══ EXERCISE INPUTS
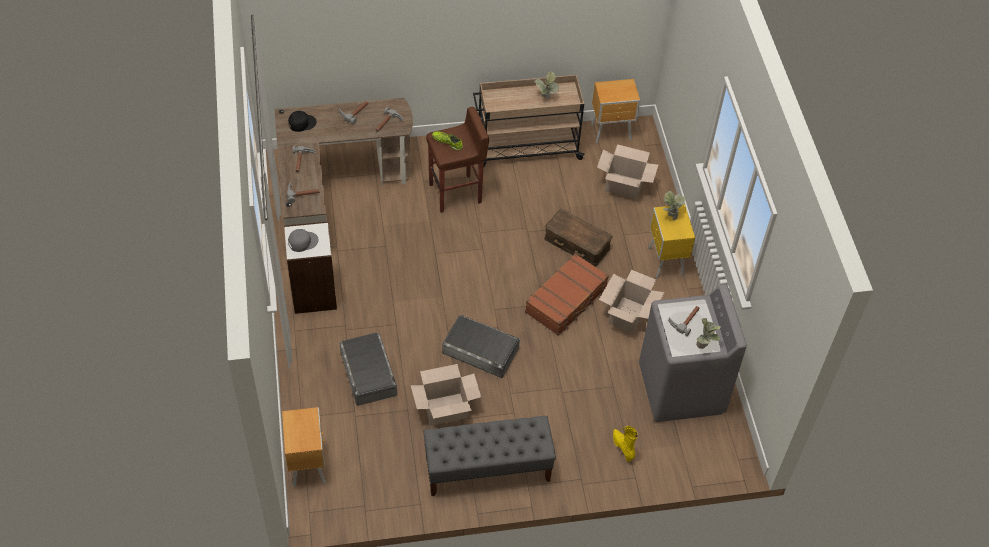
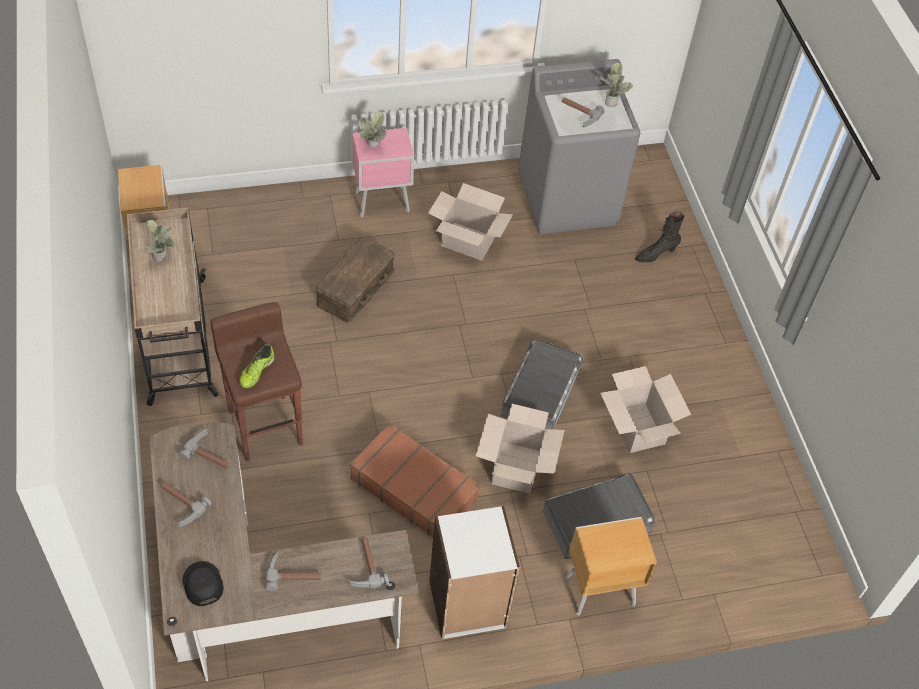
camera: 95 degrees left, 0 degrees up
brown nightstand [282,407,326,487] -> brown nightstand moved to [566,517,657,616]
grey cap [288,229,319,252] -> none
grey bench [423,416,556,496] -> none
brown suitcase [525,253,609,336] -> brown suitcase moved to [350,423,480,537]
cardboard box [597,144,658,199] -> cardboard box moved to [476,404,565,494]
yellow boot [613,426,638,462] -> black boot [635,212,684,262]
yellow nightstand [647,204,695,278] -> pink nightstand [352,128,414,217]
════
#### TASK OBJECTIVE:
Read the entries and show each line that mentions "moved".

#### FINISHED EXERCISE:
brown nightstand [282,407,326,487] -> brown nightstand moved to [566,517,657,616]
brown suitcase [525,253,609,336] -> brown suitcase moved to [350,423,480,537]
cardboard box [597,144,658,199] -> cardboard box moved to [476,404,565,494]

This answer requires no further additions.